Detailed circuits are available on Github and in the AutoISP manual.

Sunday, April 19, 2015

Introducing ChipHeadBang

There are a number of widely used methods to connect microcontroller projects to USB, all of which are not entirely satisfactory:

  • The commonly used FTDI chips are somewhat expensive, and their manufacturer has made some unpopular decisions with their driver support (although technically, the FTDI drivers work quite well).
  • Atmel also offers microcontrollers with built in USB, but those also tend to be a bit expensive.
  • Software USB stacks use a considerable proportion of the microcontroller's processing power, and as not always as reliable as hardware solutions.
When I therefore heard about a very cheap (40 cents a piece) USB to serial converter IC, the WinChipHead CH340G, I was eager to try it, and bought a few (I bought mine on AliExpress, but they are now also available at Boxtec). A prototype I built on a breadboard worked reasonably well, so I decided to try my hand at a custom PCB design:


To a large part, this follows a reference design from the vendor datasheet, using an Eagle part made by blogger [Ian]. I added a few customizations:

  • Boxtec's Christoph Schneeberger successfully convinced me to include a fuse. Though one might suspect a nefarious plot to sell more fuses, he'd probably make a bigger profit selling replacement parts for melted down unprotected boards (not to speak of potentially frying the USB port of a laptop).
  • I added LEDs on the RX and TX lines. Since serial lines are high when quiescent, I made them active low.
  • I put an ICSP header on the board so it could easily also be used as a bitbang programmer.
In many ways, the resulting design was a bit more complex than what I had done before: It's my first design involving an USB connector, and it uses more SMD parts (12) than any of my previous designs. I was therefore quite pleased when I managed to assemble my first copy of it with relatively little drama, and the functionality worked as designed (As usual, my application of solder paste for the CH340 was somewhat uneven, so I had to fix some shorts and one flaky pin connection). The serial connection seems to work even at high rates, and the bitbang programming works at the stately pace of about 1.2KB per minute.

I should mention that the CH340 has its drawbacks: Documentation is hard to find, especially if you don't speak Chinese. Driver support is iffy: My understanding is that the Linux and BSD drivers are OK, but the Windows and Mac drivers are not properly signed, and the Mac drivers will actually cause kernel panics on the latest versions of OS X. I was quite satisfied with quality of the commercial third party OS X driver I ended up buying, and the price is very reasonable, but if building a cheap solution was the objective in the first place, even that reasonable price does of course spoil the economics (if not the hedonics) of the exercise.

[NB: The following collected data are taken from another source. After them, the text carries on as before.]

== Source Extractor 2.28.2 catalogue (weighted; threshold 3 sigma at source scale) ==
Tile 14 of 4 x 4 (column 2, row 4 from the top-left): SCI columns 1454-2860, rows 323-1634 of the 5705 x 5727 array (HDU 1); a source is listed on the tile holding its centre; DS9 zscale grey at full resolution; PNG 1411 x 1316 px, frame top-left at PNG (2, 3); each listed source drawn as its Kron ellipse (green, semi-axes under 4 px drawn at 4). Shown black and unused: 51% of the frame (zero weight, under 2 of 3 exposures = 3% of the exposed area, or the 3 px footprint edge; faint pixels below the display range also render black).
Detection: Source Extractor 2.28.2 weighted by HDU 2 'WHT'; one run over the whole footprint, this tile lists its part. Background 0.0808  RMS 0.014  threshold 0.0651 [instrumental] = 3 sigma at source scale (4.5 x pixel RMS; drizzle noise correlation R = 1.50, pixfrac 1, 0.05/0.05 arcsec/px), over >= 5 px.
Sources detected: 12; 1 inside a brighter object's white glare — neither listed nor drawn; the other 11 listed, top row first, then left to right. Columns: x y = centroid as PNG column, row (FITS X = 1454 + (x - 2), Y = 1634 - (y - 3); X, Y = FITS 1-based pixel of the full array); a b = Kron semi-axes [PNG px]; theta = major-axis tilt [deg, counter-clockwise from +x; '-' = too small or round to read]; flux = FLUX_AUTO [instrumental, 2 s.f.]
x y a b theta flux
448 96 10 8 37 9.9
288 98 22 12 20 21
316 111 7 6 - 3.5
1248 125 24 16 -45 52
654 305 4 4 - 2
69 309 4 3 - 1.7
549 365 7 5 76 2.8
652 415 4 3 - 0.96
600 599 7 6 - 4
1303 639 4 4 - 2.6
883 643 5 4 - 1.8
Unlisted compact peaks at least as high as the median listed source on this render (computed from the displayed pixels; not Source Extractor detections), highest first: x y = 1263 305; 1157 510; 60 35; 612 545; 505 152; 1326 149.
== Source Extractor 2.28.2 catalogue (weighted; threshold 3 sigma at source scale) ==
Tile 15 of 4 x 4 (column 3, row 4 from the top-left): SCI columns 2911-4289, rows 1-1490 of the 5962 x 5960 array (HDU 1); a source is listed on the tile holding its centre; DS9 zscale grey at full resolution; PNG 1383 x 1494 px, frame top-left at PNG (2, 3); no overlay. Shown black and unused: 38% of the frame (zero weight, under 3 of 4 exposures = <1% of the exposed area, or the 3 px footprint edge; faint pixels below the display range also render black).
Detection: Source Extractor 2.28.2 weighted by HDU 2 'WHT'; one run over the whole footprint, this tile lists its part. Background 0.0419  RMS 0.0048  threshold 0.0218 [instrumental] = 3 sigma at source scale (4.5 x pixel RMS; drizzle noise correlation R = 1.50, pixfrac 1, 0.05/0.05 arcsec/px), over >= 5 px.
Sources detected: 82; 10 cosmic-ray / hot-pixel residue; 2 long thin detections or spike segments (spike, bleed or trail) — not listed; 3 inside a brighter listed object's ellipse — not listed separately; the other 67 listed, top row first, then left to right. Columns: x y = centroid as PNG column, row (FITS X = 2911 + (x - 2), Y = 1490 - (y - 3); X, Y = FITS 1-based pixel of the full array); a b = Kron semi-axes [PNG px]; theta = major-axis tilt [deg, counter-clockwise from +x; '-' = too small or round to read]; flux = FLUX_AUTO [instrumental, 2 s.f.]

UPDATE: Thanks to the codebender team, there is now a working free Mac driver for CH340 again, even a properly signed one.

Design files available on Github:

Saturday, April 4, 2015

Introducing Quarantatre

I might as well retitle my blog "The Art of the Blink Sketch", but this one has a bit of a twist:

The Quarantatre is a breakout board for the ATtiny43U microcontroller (basically just an implementation of the reference design shown in the AVR188 application note, though I did not follow the component layout recommendations all that closely).

In addition to the typical features found in other ATtiny models, the ATtiny43U has a built in boost converter allowing it to not only run off a single AA or AAA battery, but even to generate a regulated 3V voltage. While this only allows for a small current draw (apparently the limit is around 30mA), this could potentially be interesting for some applications.

The boost converter needs a few external components to work, and some of them, especially the Schottky diode, are not really available in breadboard friendly variants, so to truly test the boost converter, I had to make this custom PCB (available for ordering at OSH Park, design files on Github).

As usual, I've made an Arduino-style core available on Github at (migrating from Google Code, which is shutting down). The standard Arduino tool chain probably won't support it; as always, I recommend CrossPack-AVR for OS X.